Job item: Starting at the beginning of the items and continuing through the line that contains "Ние сме професионални", write those lines out again with "ribas" swapped for "sienas" and everything else left unchanged.

Excerpted records:
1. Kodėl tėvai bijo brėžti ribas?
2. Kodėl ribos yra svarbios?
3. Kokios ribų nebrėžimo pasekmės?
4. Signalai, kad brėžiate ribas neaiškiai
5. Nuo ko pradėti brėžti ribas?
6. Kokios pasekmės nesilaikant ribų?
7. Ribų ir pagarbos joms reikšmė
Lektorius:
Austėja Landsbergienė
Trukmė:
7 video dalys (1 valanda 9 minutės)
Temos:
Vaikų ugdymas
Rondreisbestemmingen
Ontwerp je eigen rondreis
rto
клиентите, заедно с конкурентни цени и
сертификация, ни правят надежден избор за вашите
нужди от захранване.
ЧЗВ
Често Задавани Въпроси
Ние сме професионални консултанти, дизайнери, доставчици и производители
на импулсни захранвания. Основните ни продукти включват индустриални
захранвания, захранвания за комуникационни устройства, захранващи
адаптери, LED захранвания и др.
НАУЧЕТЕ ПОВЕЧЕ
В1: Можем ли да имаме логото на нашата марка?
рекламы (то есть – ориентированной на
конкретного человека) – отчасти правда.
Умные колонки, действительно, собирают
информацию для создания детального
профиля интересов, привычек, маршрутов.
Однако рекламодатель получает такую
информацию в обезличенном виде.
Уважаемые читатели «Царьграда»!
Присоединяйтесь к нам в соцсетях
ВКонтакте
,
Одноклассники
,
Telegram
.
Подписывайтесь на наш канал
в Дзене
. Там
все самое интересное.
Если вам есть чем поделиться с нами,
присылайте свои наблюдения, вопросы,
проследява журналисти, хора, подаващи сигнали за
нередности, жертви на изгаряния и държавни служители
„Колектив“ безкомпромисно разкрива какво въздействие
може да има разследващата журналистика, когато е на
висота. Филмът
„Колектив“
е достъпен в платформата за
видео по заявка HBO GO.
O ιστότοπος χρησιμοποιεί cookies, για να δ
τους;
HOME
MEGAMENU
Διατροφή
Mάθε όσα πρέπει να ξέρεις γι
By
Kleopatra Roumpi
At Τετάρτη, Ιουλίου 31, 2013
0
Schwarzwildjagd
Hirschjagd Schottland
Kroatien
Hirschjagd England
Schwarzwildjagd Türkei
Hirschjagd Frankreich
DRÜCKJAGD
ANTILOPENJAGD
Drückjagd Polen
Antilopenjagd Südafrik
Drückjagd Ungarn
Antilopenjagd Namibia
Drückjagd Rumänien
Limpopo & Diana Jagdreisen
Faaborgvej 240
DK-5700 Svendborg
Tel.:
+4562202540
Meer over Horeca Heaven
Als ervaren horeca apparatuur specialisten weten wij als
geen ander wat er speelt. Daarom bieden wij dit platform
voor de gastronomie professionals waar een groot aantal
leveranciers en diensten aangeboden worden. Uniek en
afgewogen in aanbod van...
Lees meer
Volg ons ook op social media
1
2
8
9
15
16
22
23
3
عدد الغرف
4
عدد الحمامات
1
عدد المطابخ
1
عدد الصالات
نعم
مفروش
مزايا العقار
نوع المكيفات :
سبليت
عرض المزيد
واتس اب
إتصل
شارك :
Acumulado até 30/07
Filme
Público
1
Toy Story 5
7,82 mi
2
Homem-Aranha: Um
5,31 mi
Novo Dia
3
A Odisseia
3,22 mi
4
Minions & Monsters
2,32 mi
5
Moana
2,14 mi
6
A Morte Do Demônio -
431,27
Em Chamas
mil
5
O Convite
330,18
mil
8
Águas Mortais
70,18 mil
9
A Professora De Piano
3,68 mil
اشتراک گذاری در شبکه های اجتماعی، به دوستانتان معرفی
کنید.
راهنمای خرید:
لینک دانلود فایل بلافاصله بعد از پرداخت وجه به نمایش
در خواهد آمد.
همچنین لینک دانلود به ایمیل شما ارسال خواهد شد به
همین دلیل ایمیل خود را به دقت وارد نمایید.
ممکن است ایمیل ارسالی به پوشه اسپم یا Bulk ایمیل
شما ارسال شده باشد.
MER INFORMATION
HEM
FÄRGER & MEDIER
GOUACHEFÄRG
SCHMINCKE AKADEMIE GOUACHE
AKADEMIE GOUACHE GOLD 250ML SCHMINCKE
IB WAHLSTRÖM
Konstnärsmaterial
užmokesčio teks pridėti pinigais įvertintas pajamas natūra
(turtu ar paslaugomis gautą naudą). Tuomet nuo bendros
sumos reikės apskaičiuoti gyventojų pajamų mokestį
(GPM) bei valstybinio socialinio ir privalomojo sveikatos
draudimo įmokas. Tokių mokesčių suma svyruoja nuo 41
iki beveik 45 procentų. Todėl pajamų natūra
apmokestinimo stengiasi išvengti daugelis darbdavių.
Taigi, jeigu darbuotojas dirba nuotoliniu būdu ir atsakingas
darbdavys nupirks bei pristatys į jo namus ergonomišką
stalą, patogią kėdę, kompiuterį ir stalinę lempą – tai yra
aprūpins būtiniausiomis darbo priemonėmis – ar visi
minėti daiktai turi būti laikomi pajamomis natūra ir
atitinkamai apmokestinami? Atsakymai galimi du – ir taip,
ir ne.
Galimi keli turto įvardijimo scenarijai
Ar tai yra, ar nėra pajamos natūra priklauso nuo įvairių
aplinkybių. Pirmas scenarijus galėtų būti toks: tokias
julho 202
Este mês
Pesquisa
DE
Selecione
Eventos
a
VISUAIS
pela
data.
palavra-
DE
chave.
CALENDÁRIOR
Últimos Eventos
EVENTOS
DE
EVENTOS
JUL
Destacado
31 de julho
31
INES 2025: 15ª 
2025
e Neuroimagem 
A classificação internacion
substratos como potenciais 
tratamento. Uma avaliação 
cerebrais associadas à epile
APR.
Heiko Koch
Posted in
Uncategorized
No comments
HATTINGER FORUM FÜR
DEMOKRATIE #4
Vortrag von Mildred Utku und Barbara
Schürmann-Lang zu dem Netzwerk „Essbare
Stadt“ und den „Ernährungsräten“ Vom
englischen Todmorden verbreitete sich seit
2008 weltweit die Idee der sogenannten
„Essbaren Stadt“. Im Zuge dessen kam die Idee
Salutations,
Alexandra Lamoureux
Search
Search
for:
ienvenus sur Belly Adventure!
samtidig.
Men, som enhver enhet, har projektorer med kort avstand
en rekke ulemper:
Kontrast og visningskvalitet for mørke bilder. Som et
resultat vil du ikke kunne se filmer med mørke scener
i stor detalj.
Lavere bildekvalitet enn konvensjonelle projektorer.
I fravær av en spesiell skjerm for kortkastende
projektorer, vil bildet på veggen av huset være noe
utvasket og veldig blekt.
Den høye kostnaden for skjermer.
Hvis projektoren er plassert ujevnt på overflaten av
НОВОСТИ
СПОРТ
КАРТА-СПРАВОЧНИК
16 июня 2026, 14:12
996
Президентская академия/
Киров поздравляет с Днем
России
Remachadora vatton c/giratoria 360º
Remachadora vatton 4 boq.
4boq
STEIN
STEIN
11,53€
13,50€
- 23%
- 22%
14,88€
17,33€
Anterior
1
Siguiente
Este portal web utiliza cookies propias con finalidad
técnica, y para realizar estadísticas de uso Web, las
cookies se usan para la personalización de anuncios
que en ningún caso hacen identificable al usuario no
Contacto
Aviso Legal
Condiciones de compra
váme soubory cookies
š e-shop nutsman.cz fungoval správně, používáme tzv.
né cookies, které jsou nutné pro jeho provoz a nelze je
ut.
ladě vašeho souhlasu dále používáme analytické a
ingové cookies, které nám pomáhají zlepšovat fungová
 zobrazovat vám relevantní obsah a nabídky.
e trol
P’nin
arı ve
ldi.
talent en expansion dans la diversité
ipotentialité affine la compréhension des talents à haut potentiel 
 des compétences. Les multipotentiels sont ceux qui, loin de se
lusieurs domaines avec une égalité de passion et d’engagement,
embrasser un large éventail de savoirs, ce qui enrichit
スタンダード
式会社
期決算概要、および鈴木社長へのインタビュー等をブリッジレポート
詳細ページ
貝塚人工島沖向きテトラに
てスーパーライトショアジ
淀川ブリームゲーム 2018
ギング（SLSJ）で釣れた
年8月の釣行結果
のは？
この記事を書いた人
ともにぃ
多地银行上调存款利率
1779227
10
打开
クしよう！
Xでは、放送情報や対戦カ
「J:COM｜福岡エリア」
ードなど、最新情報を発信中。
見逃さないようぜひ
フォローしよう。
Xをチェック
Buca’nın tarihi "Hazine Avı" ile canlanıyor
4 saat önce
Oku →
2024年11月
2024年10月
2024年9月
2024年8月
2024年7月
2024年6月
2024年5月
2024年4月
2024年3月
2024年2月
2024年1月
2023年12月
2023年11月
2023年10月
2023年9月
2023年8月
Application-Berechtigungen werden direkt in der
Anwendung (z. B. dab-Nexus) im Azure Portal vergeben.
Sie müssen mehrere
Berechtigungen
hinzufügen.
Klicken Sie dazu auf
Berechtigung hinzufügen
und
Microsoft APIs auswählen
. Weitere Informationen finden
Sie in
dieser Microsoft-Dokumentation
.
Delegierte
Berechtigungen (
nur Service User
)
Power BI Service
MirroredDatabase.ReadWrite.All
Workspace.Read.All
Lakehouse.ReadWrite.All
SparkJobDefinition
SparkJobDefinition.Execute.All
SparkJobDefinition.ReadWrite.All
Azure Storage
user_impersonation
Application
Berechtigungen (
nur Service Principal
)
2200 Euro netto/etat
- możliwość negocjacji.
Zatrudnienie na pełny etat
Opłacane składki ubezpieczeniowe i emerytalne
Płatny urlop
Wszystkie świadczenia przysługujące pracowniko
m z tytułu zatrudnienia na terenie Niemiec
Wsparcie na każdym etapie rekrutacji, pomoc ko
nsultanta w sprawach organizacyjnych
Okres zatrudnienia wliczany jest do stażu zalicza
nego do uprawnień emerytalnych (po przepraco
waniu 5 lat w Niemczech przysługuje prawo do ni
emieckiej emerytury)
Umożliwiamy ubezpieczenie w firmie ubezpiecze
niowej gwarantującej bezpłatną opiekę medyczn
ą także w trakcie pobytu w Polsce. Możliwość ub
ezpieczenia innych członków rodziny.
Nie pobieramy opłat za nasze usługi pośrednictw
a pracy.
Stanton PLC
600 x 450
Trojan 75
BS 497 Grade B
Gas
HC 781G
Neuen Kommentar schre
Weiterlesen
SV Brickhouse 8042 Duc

Written reply:
1. Kodėl tėvai bijo brėžti sienas?
2. Kodėl ribos yra svarbios?
3. Kokios ribų nebrėžimo pasekmės?
4. Signalai, kad brėžiate sienas neaiškiai
5. Nuo ko pradėti brėžti sienas?
6. Kokios pasekmės nesilaikant ribų?
7. Ribų ir pagarbos joms reikšmė
Lektorius:
Austėja Landsbergienė
Trukmė:
7 video dalys (1 valanda 9 minutės)
Temos:
Vaikų ugdymas
Rondreisbestemmingen
Ontwerp je eigen rondreis
rto
клиентите, заедно с конкурентни цени и
сертификация, ни правят надежден избор за вашите
нужди от захранване.
ЧЗВ
Често Задавани Въпроси
Ние сме професионални консултанти, дизайнери, доставчици и производители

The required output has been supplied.